DPU

Aarhus Universitets segl

Projektbeskrivelse

Educational experiences of racialized differenciation in Danish high schools

Background

Students with an ethnic minority background comprise 9 percent of high school students in Denmark (DST 2019) - a figure that is steadily increasing, making questions of how to understand and deal with diversity in high schools increasingly relevant. As the student population becomes more diverse, principals and politicians have drawn attention to problems of segregation (Scheer 2019, Larsen & Svaneborg 2016). Studies show that the number of ethnic Danish students decreases when the number of ethnic minority students increases, affecting the reputation and popularity of the school (Lessel 2019, Bloch 2020).The number of ethnic minority students is a key factor in many students’ and parents’ choice of high school, often avoiding what have been called “ghetto schools”. These high schools are defined as schools with more than 30 percent ethnic minority students (Bloch & Jessen 2017), and recent reports show a rise in the number high schools where the ethnic minority students are in the majority (DST 2019). A related area of concern is the level of drop-out in high schools (UVM 2009, Hetmar 2013, Mariager-Anderson et al. 2020). Studies show that young people with an ethnic minority background are overrepresented in dropout statistics (Jakobsen 2015, Pihl 2016). Ethnic-racialized discrimination, socioeconomic background and poor academic skills are described as the main factors affecting dropout (Murning & Hutters 2014, Pihl 2016, Slot 2016). Studies conducted within high schools show a tendency for students to group together according to ethnicity and religious background, whilst narratives from ethnic minority students point to experiences of non-belonging, a lack of recognition and discrimination (Mørck 2006, Khawaja 2015, Rambøll 2019). Meanwhile, other studies highlight good student-teacher relations, school belonging and strong peer communities as important factors to fight segregation and a sense of alienation amongst youngsters in high school (Murning 2013, Hetmar 2013, EVA 2019, Nielsen 2020).

Objective  

Based on the assumption that students experience differenciation regarding their religious, ethnic and racialized background, the project asks: How do processes of racialized differenciation form and inform pedagogical encounters amongst students and educators?

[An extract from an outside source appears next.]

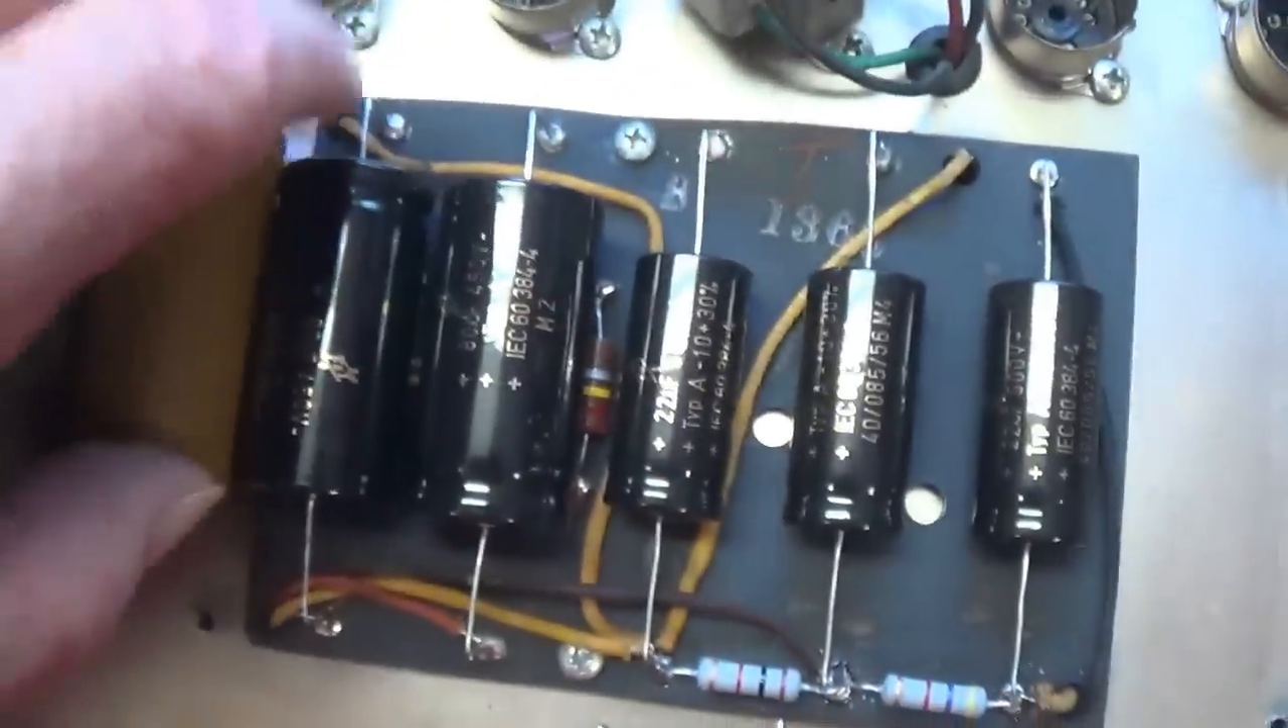Well, the old caps are out, and the new caps are in.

The objective is to conceptualize the intertwinement of differenciation and racialization in order to understand pedagogical encounters amongst students and educators in increasingly diverse high schools. The aim is thus to develop a conceptual framework that can capture the embodied processes of racialized differenciation and belonging in education.

Main concepts

Pedagogical encounters is a term denoting everyday educational interactions and highlighting educational practice as spaces of becoming for both educators and students (Ahmed 2000, Gannon 2009).

The concept of differenciation is based on an understanding of difference as an ongoing process of power relations. Instead of understanding difference as fixed in static categories (majority/minority), difference is seen as a creative force of becoming (Deleuze 1990, Bell 2006). Even though differenciation is dispersed and in constant movement, it “sticks to” certain bodies and categories (Ahmed 2000), which is why racialization is a relevant concept.

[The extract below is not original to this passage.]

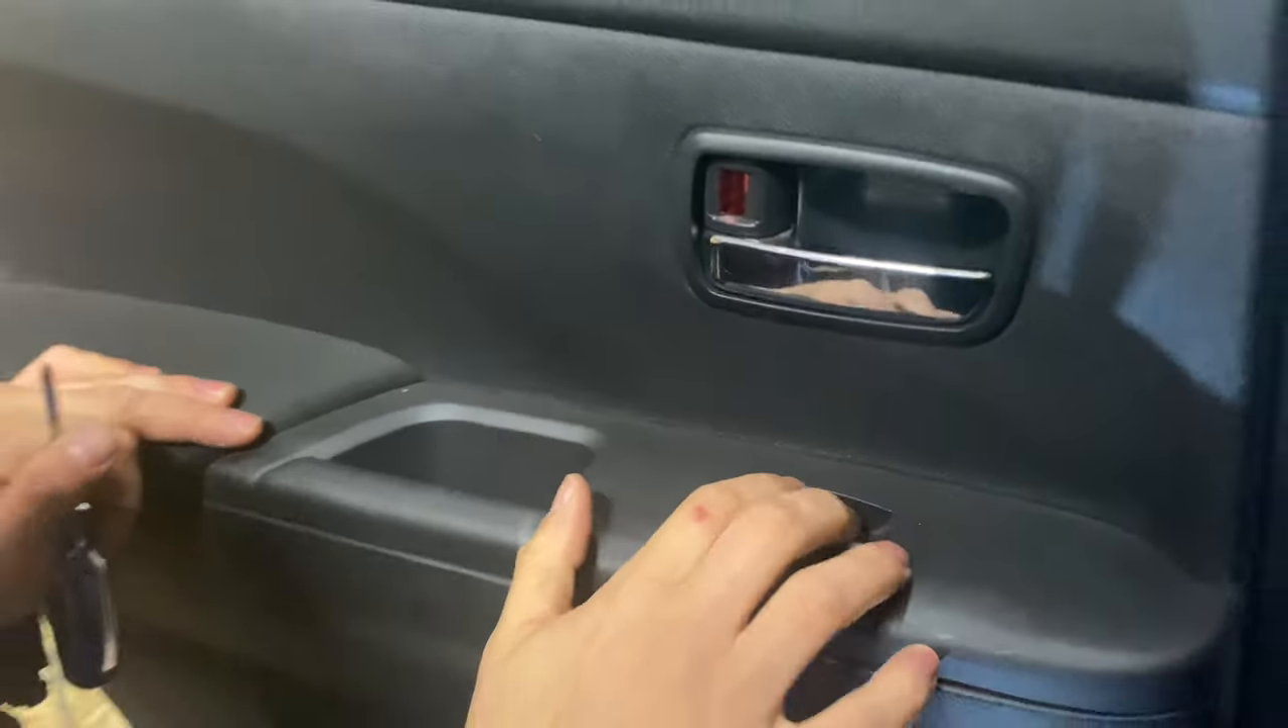That's it door's back in.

In this project, racialization is linked to differenciation to capture embodied differenciations in pedagogical interactions providing or preventing access to positions of belonging in education.

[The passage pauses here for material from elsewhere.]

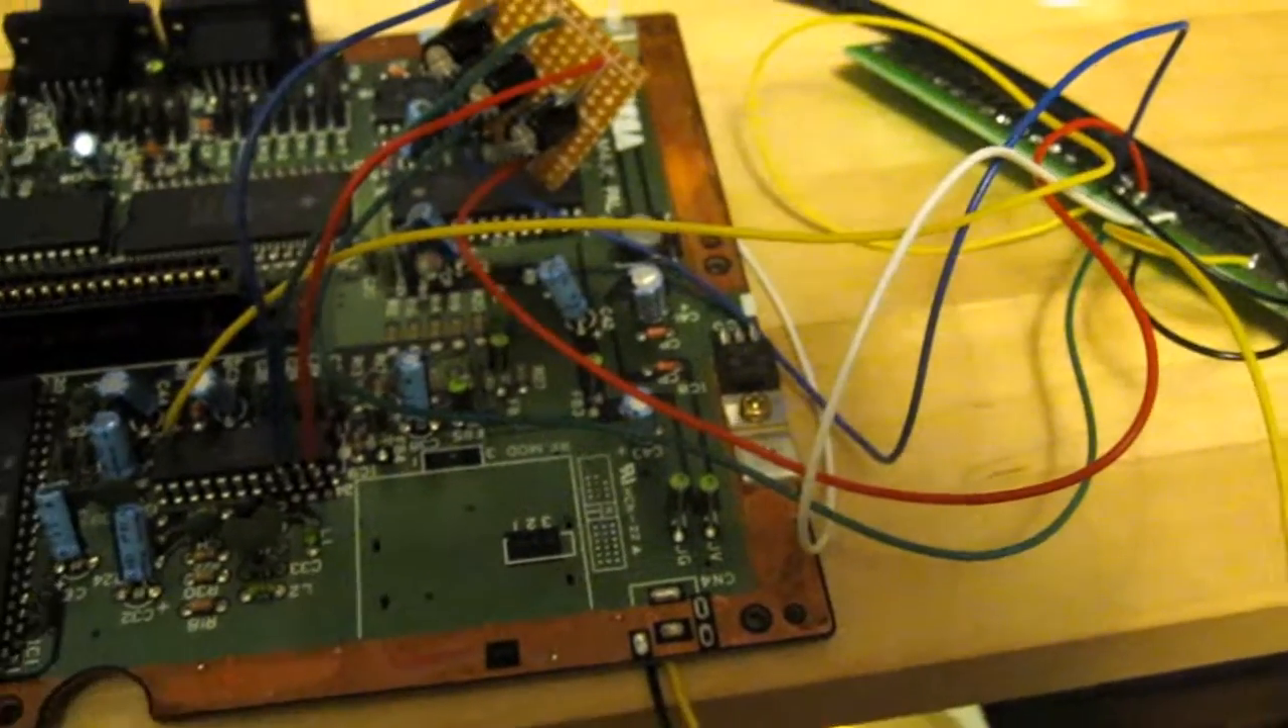And as you can see here I have some of the wires hooked up.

Intersectionality (Crenshaw 1991) is used as a framework for working with the dynamics of differenciation as entangled with various categories (e.g. class, gender, age) to create more or less privileged positions and access to communities of belonging.

The concept of belonging is intended to capture subjects’ affective attachment to communities, spaces and positions of acceptance and recognition (Davies 2000, Khawaja 2010), which enables a focus on students’ racialized experiences of (non-)belonging in education. This could be belonging to peer-groups, to specific positions in the class, or to the high school as a larger entity.

Methodology

The project consists of two subprojects conducted at high schools in different areas with diverse student populations in terms of ethnic background and socioeconomic status.

The project addresses the analytical questions connected to the main research question: How do processes of racialized differenciations form and inform pedagogical encounters amongst students and educators?

1. How do educators understand and approach diversity in high school and which challenges do they face in regard to racialized differenciations?

2. How do processes of racialized differenciations play out amongst ethnic minority and majority students and how do these processes influence their sense of belonging?